CardioExchange is pleased to reprint selections from Dr. Richard Lehman’s weekly journal review blog at BMJ.com. Selected summaries are relevant to our audience, but we encourage members to engage with the entire blog.
Arch Int Med 13/27 Aug 2012 Vol 172
Examining the Benefits of Drug-Eluting vs. Bare-Metal Stents (pg. 1145): The only piece of information about coronary stents that has stuck with me over the fourteen years that I have been reporting about them is that bare metal stents are perfectly good for most purposes, except where there is a high risk of stenosis, in which case drug-eluting stents (DES) have a marginal advantage. This does not vary much between the various drugs eluted, but it is very important for patients to take daily clopidogrel for at least a year afterwards. In the USA, it is quite common to put drug-eluting stents into people who cannot afford the cost of clopidogrel, which means that their rates of immediate restenosis are actually higher than if they had bare metal. This study concludes, ”Use of DES in the United States varies widely among physicians, with only a modest correlation to patients’ risk of restenosis. Less DES use among patients with low risk of restenosis has the potential for significant cost savings for the US healthcare system while minimally increasing restenosis events.” Who knows: in the wonderland that is American interventional cardiology, it might even reduce them.
Walking Speed, High BP, and Mortality in the Elderly (pg. 1162): This is the week we need to think hard about how to treat blood pressure. In a patient over 65, for example, what should you be measuring? Yes, the systolic. OK, the diastolic too. The pulse pressure—yes, good, that predicts heart failure without systolic dysfunction. But what about the walking speed? This intriguing study from a NHaNES cohort shows that an elevated SBP is associated with increased mortality in fast walkers alone among the elderly; among slow walkers neither DSB nor SDB predicts mortality, and among those who could not complete a walking test, high BP is a very strong predictor of reduced mortality.

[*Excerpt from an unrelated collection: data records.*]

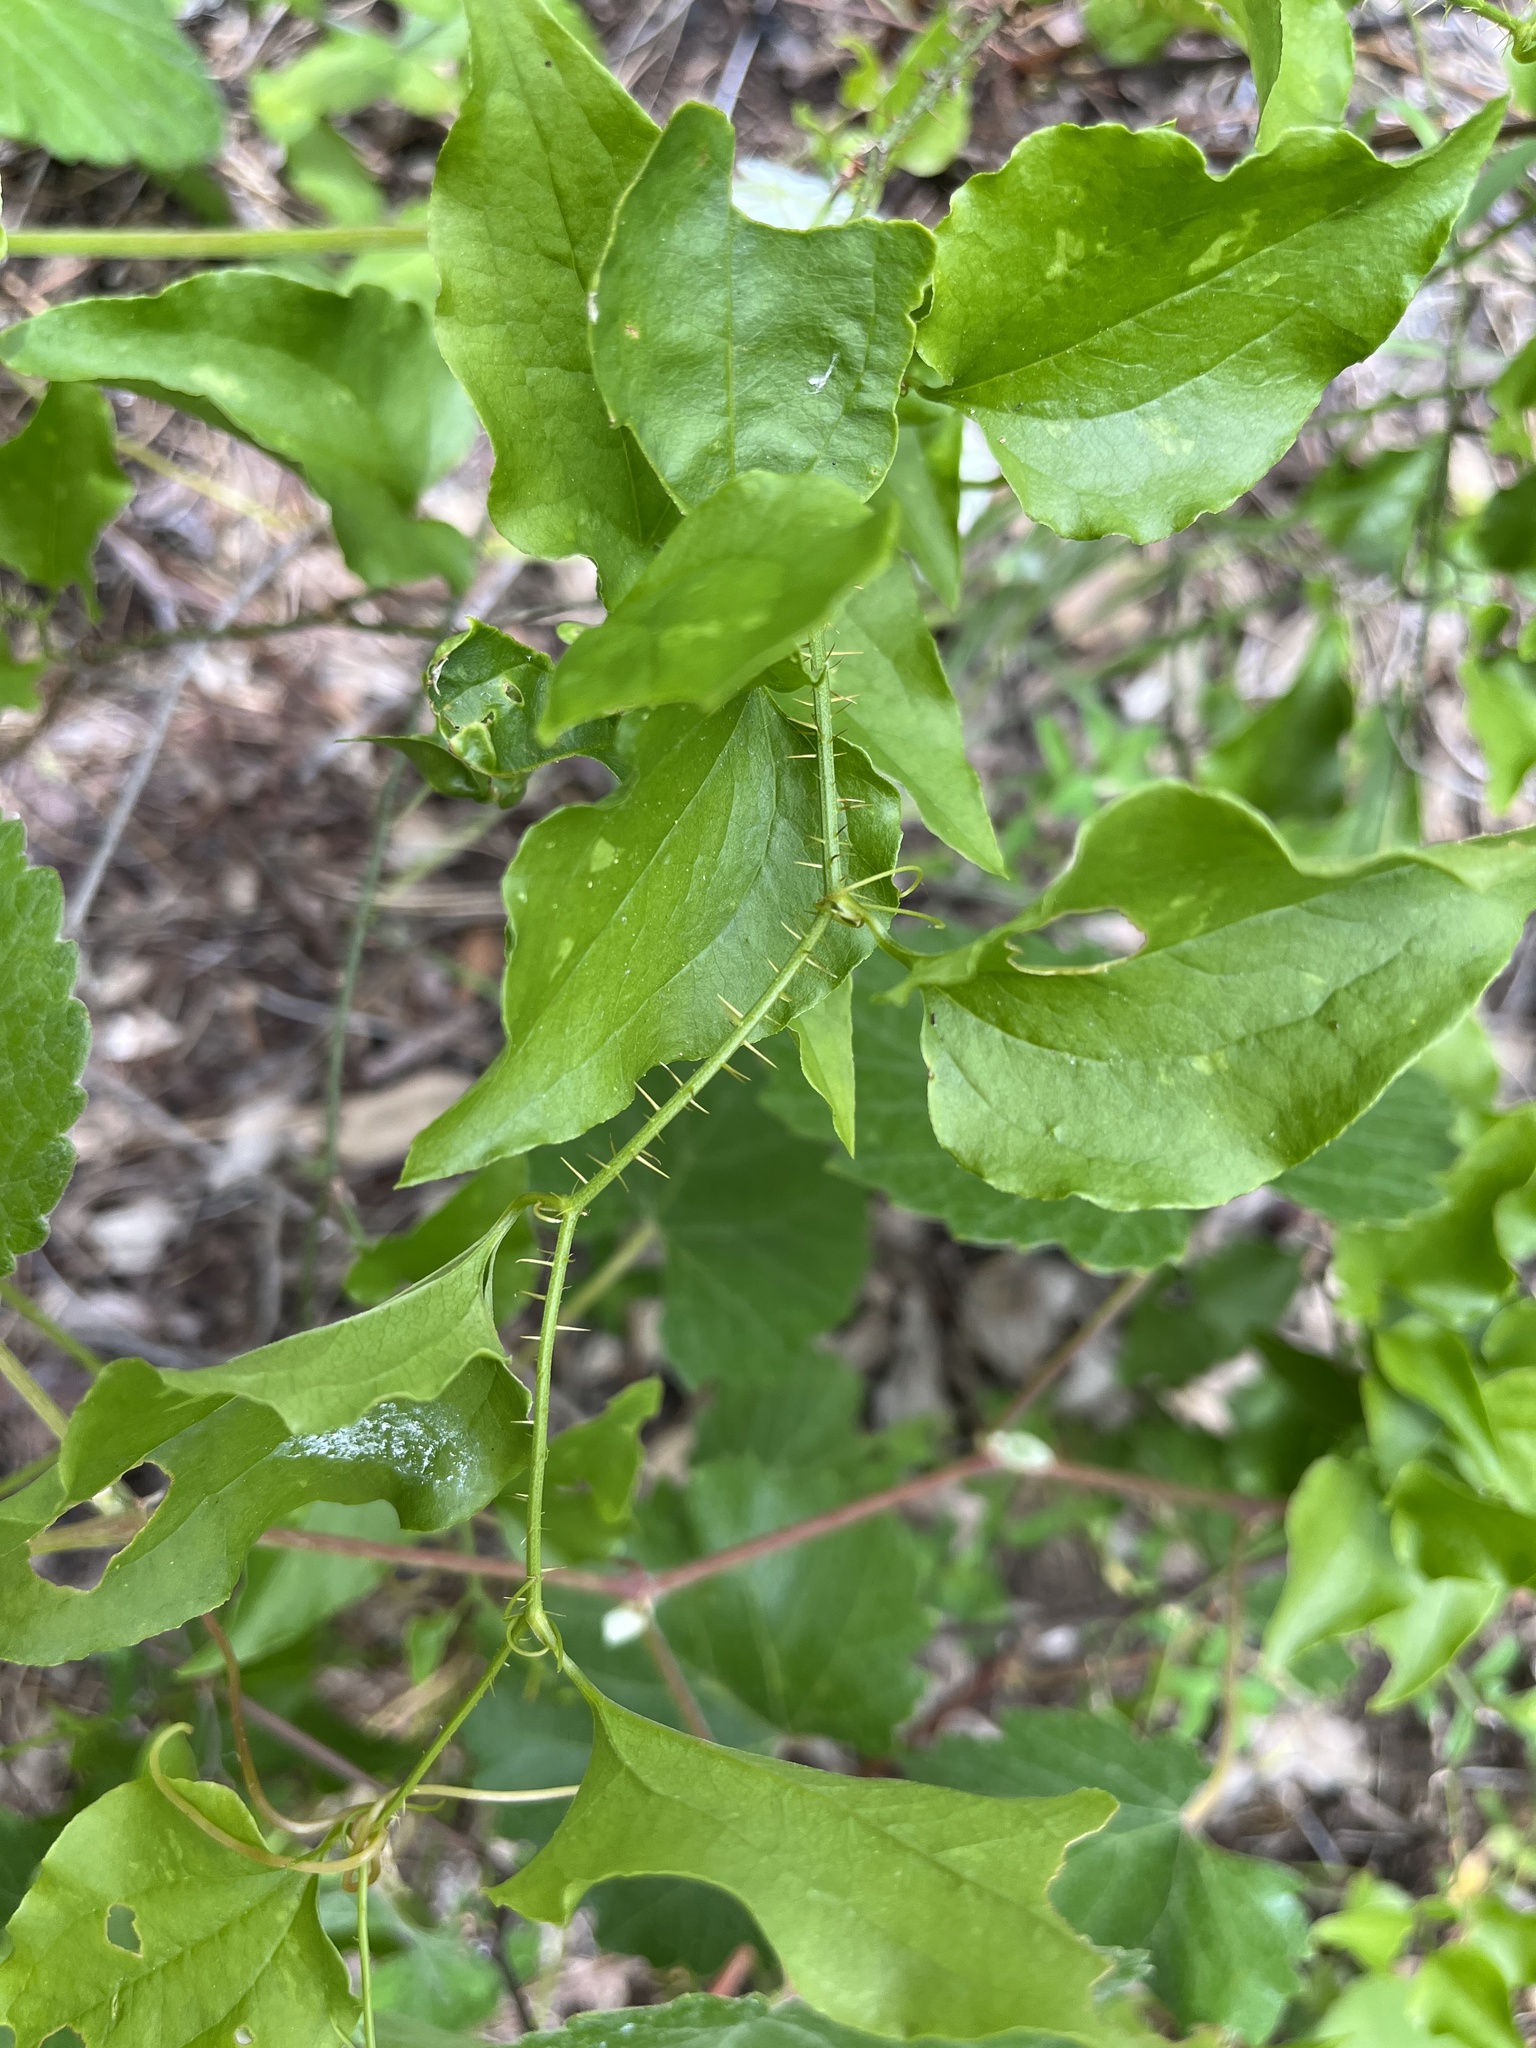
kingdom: Plantae
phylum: Tracheophyta
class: Liliopsida
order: Liliales
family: Smilacaceae
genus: Smilax
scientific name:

Stroke and Bleeding in Atrial Fibrillation with Chronic Kidney Disease (pg. 625) is another nice Danish national registry study which shows exactly what you might expect: “Chronic kidney disease was associated with an increased risk of stroke or systemic thromboembolism and bleeding among patients with atrial fibrillation. Warfarin treatment was associated with a decreased risk of stroke or systemic thromboembolism among patients with chronic kidney disease, whereas warfarin and aspirin were associated with an increased risk of bleeding.” But nowhere in this study could I discover what they were actually talking about. “Chronic kidney disease” is a term now applied to anyone with an estimated GFR less than 60, meaning over 10% of the population; and by the same token it is a continuous variable. Here the authors state that 2.7% of their sample had “non–end-stage chronic kidney disease.” Yes, yes, but what does that mean? The sun is coming out, there is gardening to be done, and I am fed up with searching for information which needs to be in the first section of the summary.
BMJ 18 Aug 2012 Vol 345
Diagnosis and Management of Peripheral Artery Disease: The high standard of BMJ clinical reviews continues with an excellent piece on the diagnosis and management of peripheral artery disease. Thanks to the efforts of the tobacco industry, PAD will continue to flourish throughout the developing world. The BMJ should do its bit by removing its paywall and making these clinical reviews a standard source of high quality, unbiased information in countries such as China (288 million smokers), India (100M smokers), and Russia (31M).